Command Chief retires after more than 30 years of service

  • Published
  • By Tech. Sgt. Rachelle Blake
  • 55th Wing Public Affairs

After more than 30 years of service, Chief Master Sgt. Michael Morris, former 55th Wing command chief, retired in dock one of the Bennie L. Davis Maintenance Facility Sept. 15.

Morris enlisted in the Air Force in December 1987 from Mobile, Alabama, the town where he had lived his entire life in two houses on the same street. Antsy to see more of the world, he took the job that got him on the road the quickest – fuels specialist.

But he didn’t make it far as his first assignment was Columbus Air Force Base, Mississippi.

“I actually swapped for that assignment in technical school,” Morris said. “I had orders to Mildenhall in England. I guess I wanted to get away, but not too far away.”

Less than a year and a half later, when he was finally sure he could do it on his own, he requested orders overseas. He was approved and headed to Ramstein Air Base, Germany.

It was there he met fellow Airman, Carmen Morris, who he has been married to for more than two decades.

“I saw her and I thought she was the cutest thing I had ever seen in my entire life,” Morris said. “For almost two years, we dated, we were an item. At that point in time, I couldn’t have imagined being with anything else.”

They made their first move together to Nellis Air Force Base, Nevada, where Morris found out he would have to retrain and chose to become a boom operator, a job that requires a lot of training. It is also where they found out they would be expanding their family.

“We received a joint spouse assignment,” Morris said. “We drove up to Mountain Home Air Force Base in Idaho and I literally dropped her, my truck and the dog off while she was eight months pregnant, and I headed to training. She started work, bought a house and had a baby by herself. She is a super human being.”

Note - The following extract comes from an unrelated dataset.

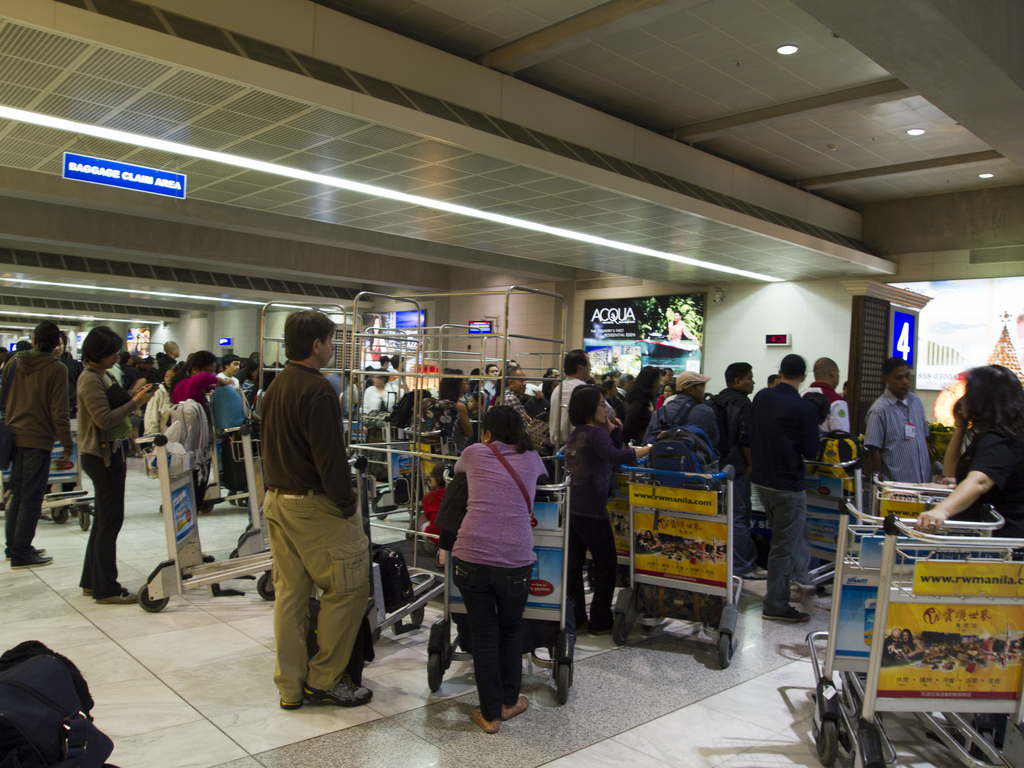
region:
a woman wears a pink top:
[410, 398, 611, 747]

They welcomed a son, Joshua, who will be leaving for the Marine Corps in a few months.

Morris spent the next seventeen years perfecting his craft at Mountain Home, McConnell Air Force Base, Kansas, and Altus Air Force Base, Oklahoma, which even granted him the opportunity to be a technical school instructor.

In 2013, his career began to take a new turn and his concentration became less about the job and more about the people. He became a group superintendent at Joint Base Pearl Harbor-Hickam, Hawaii.

Barely five months later, he interviewed and was chosen to become a command chief at McConnell AFB, which eventually led to his final assignment here at the 55th WG.

Morris said taking care of people has always been his passion, so to have the ability to lead was extremely fulfilling.

“The nicest compliment that I have received recently was being told that I am an Airmen's Airman,” he said. “When you have an opportunity to speak for or make a decision that affects thousands of enlisted members, never forget that you are one of them.  I have done my best to serve this way and would hope that anyone wearing chief’s stripes would do the same.”

Morris said his plans after retiring are to find a way to continue to serve and do a ton of fishing. Although, he looks forward to this new chapter, he said there was one thing he would miss the most.

“I will miss what I always miss when I move, the people,” Morris said. “People are what most of my memories are tied to.  I don't remember things from a standpoint of what I did.  I remember what I did with what person.”

As a key person in the culmination of his career, former 55th WG commander, Col. Marty Reynolds, now Air Force Military Fellow, Council on Foreign Relations, New York, NY, presided over the event.

“I can’t thank you enough for everything you have done for this wing and all the wings,” he said. “This guy is one of the best leaders I have ever seen in the Air Force and we are going to sorely miss him.”

To those who will follow in his footsteps, Morris said he would like to leave them with these final thoughts.

“Be loyal to yourself and your family, be good at what you do functionally, and if or when you are given the responsibility of leading Airmen, do so as you would want to be led,” he concluded.